Use a multiple-choice poll to create quiz questions. Questions and answers are shared with colleagues, and the colleague shares an explanation or funny story about the question. We are sure you will find lots of fun stuff!

Word cloud highlights

The word cloud will let you see the thoughts your meeting participants have expressed. Here's how it works: you ask a question, participants respond with a one- or two-question reply, and all the submissions combine to create a way to visualize everyone's thoughts.

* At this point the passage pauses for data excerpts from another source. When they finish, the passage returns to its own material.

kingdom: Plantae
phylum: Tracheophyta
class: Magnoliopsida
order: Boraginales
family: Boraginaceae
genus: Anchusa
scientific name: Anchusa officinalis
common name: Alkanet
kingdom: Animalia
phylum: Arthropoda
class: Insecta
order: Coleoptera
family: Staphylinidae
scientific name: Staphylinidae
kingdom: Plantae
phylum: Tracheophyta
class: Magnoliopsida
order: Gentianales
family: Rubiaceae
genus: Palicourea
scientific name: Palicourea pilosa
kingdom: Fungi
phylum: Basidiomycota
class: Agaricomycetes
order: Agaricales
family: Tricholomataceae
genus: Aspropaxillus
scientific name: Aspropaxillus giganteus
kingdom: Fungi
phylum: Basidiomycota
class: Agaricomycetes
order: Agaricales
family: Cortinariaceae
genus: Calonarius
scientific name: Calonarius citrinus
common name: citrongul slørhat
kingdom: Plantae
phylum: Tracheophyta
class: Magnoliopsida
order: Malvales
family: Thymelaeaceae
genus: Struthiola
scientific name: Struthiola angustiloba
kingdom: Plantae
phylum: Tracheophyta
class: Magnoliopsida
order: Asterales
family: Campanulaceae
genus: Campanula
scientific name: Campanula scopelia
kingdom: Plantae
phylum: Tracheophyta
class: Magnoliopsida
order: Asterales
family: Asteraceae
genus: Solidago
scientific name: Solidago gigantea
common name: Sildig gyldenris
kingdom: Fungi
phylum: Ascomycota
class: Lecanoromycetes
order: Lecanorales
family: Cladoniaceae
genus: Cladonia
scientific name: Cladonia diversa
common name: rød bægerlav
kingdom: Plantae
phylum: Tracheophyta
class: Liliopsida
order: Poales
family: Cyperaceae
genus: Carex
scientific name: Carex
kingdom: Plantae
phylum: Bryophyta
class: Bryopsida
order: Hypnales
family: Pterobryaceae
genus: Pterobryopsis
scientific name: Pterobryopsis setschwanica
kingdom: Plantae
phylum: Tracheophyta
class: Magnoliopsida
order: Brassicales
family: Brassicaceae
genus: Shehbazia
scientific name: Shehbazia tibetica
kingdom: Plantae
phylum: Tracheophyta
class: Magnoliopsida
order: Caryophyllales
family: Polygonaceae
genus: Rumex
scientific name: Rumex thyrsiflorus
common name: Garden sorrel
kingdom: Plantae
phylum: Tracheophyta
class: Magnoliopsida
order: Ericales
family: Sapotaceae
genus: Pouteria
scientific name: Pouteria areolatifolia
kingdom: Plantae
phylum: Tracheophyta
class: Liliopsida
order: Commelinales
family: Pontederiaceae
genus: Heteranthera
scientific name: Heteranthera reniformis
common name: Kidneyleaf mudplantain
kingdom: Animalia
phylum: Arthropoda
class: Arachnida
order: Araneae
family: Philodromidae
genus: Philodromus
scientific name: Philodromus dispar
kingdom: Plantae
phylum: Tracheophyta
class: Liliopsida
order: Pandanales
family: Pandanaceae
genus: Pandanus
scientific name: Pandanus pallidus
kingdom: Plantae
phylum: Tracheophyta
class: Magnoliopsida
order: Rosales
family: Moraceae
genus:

One of the many ways you can use it is to get your teammates to share their personal and professional highlights before the meeting. It's a good way to get people chatting ahead of the meeting and learn something new about each other.

As a team, we love this survey at our all-marketing meetings), but it can serve as a great morale booster for almost any meeting.

How to play

Make a word cloud poll with the question "What were your highlights of the past month?" activate it, and ask your colleagues to submit their top moments.

Then display Slido in full screen, share comments on the submissions, and ask the authors of each to share their highlights with the group.

Draw your mood

At the beginning of a meeting, a nice icebreaker might ask how your colleagues are or how their weekend was. But this time, make it interesting.

Try asking your colleagues how they are rather than verbally asking them about their weekend plans. People's creative juices will flow, and they'll be lively and energized going into the meeting with this exercise.

How to play

Use a virtual whiteboard, such as Miro, or an integrated whiteboard within the video conferencing platform that you are using (such as Zoom Whiteboard) for online and hybrid meetings.

If you're in a physical space, ask people to draw on a piece of paper. Give them two minutes to complete their pieces, and then show everyone what they made.

Caption this

The following creative exercise may interest your teammates.

Show your colleagues a funny or thought-provoking picture, cartoon, or photo, and ask them to create a funny caption.

After showing the image, you can allow your colleagues 5 minutes to develop their creative ideas and then have a sharing session. You can even vote for the best one.

How to play

Your teammates can see the image well when you upload it to an open text poll and display it on the screen. Then, when they have decided on their answers, ask them to type them into an open text field.

Emoji quiz: guess the song

During one of our Brand team syncs, our colleague Martina prepared a cool quiz for us. She inspired this team-building exercise.

Some of the 80's song names were turned into emojis, and we had to guess which song was hidden behind the mysterious emoji combination.

Come up with your own or search for some inspiration online. Also, it doesn't have to be a song. You can also do this with movie titles.

How to play

Have your colleagues guess silently (have them write the answers on paper) while you present each emoji riddle. In the end, see which team has the correct answers.

Ice breaker question

One more great 5-minute team-building idea: Ask a thought-provoking question and have people discuss it in pairs or small groups.

If you ask a good icebreaker question, you could have a valuable discussion that helps your teammates socialize and get to know each other better.

How to play

Pair up your team members. You can set up breakout rooms if you're in a virtual/hybrid setting. Allow people 5 minutes to talk to their partner and learn something new about them (ideally, something they didn't know before). After the discussions, ask some volunteers to share what they learned about their partners.

For groups with shy or introverted members, you can extract the highlights from the group discussion. After the discussion, ask your teammates to submit one interesting fact they learned.